— start DATA TO USE —

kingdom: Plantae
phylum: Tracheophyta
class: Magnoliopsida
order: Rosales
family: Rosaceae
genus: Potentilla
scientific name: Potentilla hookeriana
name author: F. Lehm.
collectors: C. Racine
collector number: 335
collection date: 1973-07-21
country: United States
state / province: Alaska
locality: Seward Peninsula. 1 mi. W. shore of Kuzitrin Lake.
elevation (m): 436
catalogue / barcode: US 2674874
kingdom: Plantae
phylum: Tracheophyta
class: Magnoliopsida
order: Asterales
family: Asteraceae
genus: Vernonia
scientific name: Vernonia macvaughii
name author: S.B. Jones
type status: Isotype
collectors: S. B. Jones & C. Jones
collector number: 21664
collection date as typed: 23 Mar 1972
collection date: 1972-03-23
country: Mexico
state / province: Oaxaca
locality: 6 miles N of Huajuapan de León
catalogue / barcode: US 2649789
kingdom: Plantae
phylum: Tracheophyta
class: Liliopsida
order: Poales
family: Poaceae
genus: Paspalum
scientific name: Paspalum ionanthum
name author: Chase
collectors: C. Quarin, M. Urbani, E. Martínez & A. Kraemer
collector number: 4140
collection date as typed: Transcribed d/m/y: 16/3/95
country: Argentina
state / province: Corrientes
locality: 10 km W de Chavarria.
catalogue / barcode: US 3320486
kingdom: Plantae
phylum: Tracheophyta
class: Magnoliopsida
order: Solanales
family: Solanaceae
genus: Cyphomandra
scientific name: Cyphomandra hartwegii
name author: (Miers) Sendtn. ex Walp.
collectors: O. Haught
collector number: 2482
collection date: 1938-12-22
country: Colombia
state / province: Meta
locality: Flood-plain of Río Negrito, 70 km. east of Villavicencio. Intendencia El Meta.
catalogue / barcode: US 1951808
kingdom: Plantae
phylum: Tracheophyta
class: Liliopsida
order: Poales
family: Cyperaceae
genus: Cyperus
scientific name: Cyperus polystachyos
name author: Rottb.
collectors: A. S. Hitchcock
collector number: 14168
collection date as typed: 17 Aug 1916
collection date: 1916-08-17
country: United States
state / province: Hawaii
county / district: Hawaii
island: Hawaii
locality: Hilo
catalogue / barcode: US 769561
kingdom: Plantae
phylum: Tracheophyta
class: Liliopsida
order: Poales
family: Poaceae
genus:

— end DATA TO USE —

▶ **THE EXERCISE**: Update everything from the line containing "collector number: 2482" down to the end of the records, replacing "locality" with "site" and leaving all else unchanged.

▶ **FINAL ANSWER**:
collector number: 2482
collection date: 1938-12-22
country: Colombia
state / province: Meta
site: Flood-plain of Río Negrito, 70 km. east of Villavicencio. Intendencia El Meta.
catalogue / barcode: US 1951808
kingdom: Plantae
phylum: Tracheophyta
class: Liliopsida
order: Poales
family: Cyperaceae
genus: Cyperus
scientific name: Cyperus polystachyos
name author: Rottb.
collectors: A. S. Hitchcock
collector number: 14168
collection date as typed: 17 Aug 1916
collection date: 1916-08-17
country: United States
state / province: Hawaii
county / district: Hawaii
island: Hawaii
site: Hilo
catalogue / barcode: US 769561
kingdom: Plantae
phylum: Tracheophyta
class: Liliopsida
order: Poales
family: Poaceae
genus:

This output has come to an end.